Lily, no longer an idealist, thought of herself as a prostitute now, but she still didn’t think of Willis as a pimp, even though he arranged with employees of half a dozen hotels to allow her and several other prostitutes to operate from their restaurants or lounges. He was an amiable, middle-aged man with thinning white hair and kindly blue eyes, and given to faded Levis and plaid shirts. At first Lily had thought his gentle nature might conceal something ugly, but it turned out that the thoughtful and soft-spoken man who maximized and shared in her profits was exactly as he seemed. Lily couldn’t remember Willis ever getting angry or raising his voice, and some of his clients had given him plenty of reason.

He ordered his usual glass of white wine then looked at Lily more closely and frowned. There was a cut near the left corner of her mouth, and bruises around both wrists.

“The fella from Kansas City?” he asked.

“Yeah,” Lily said. She decided not to mention the similar bruises around her ankles, or the welts on her thighs and buttocks. When she’d gone to the hotel room she brought her valise of tricks that included her leather restraints; the client had insisted on using ropes. She’d brought her cloth belt; he had a leather belt. Lily felt the pain again from last night. “He turned out to be a son of a bitch.”
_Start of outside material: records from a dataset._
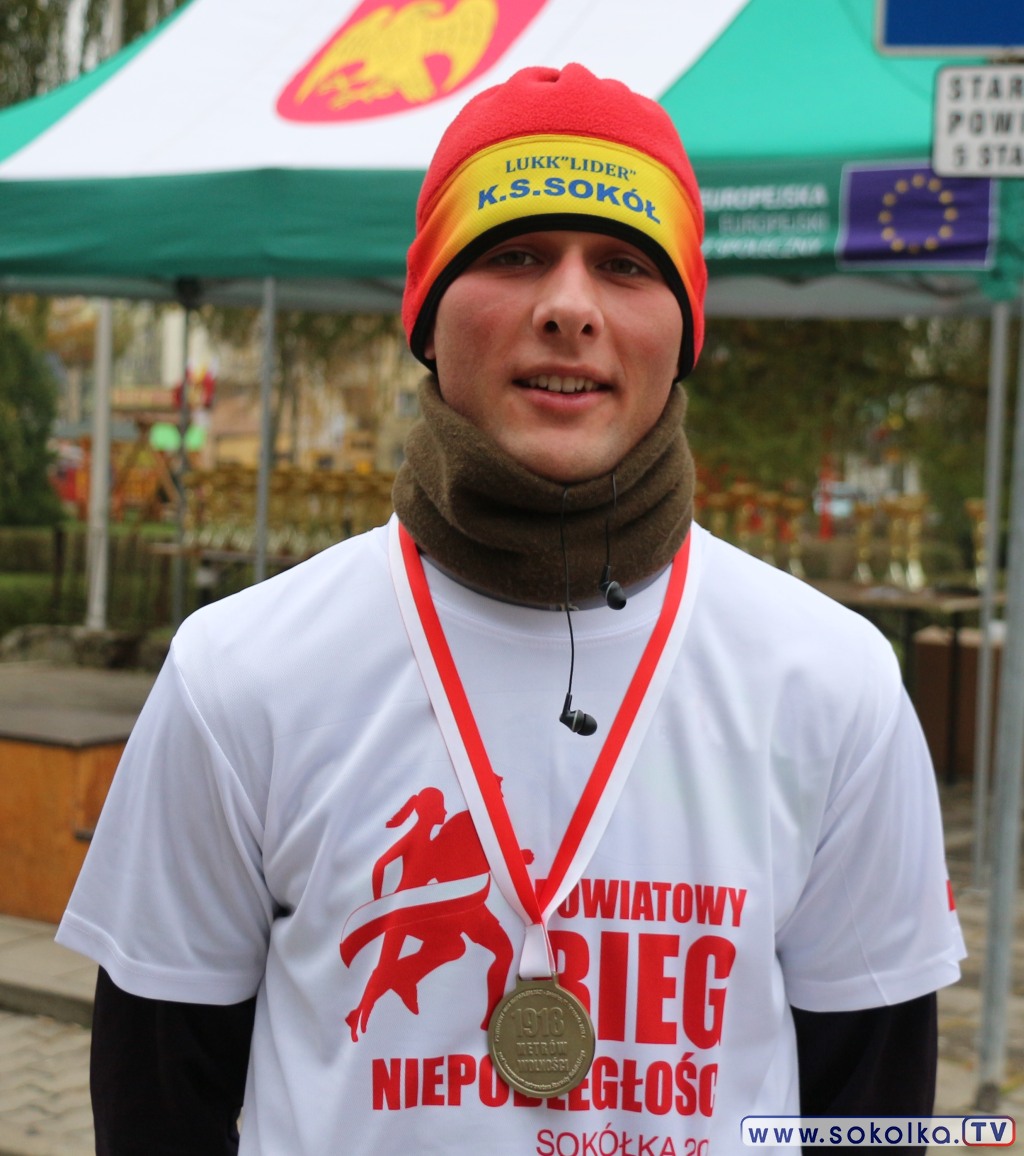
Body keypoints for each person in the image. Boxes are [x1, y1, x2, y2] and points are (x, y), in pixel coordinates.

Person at [58, 63, 964, 1155]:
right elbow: (158, 1103)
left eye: (625, 265)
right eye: (513, 253)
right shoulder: (236, 671)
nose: (568, 306)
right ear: (427, 316)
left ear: (685, 330)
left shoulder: (833, 682)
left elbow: (871, 1113)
“Didn’t seem the type,” said Willis.

“Neither do we.”

Willis smiled. “You got a point.”

“I’m gonna quit, Willis. It’s time.”

“You sure?”

“I don’t want to find myself with somebody like Kansas City who won’t know when to stop. I don’t want to end like Doris.”

“Understandable.” Willis sipped his dry white wine, unperturbed. He’d been here before. “So what’ll you do?”
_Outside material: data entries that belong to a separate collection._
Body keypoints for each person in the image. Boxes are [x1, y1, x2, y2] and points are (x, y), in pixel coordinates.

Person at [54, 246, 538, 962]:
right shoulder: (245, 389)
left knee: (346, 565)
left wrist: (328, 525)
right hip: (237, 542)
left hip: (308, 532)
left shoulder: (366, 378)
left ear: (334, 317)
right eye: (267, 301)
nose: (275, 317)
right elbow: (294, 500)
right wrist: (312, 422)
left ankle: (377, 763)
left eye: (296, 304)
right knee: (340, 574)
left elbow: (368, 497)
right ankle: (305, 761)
“Go into business for myself. Another kind of business.”

“Need money?”

“No, thanks to you. I’ve got enough for a start somewhere else. In some other city.”

“I don’t wanna sound like a pessimist, Lily, but most new businesses where the owner doesn’t have previous experience fail.”

“I’ll be working with something experience has taught me a lot about,” Lily told him. “Men.”

Willis took another sip of wine, then he grinned and squeezed her hand.

“Let me know when you go public. I’ll wanna buy stock.”

A year later. Another booth, another hotel bar, this time in Sarasota.

Lily was seated alone, coincidentally wearing the same conservative business woman outfit that had been a turn-on for Kansas City. She was sipping a daiquiri and watching a man at the bar. Brad. Lily knew about the Brads of the world. She was waiting until he got halfway through his second drink and would be feeling the effects of his first.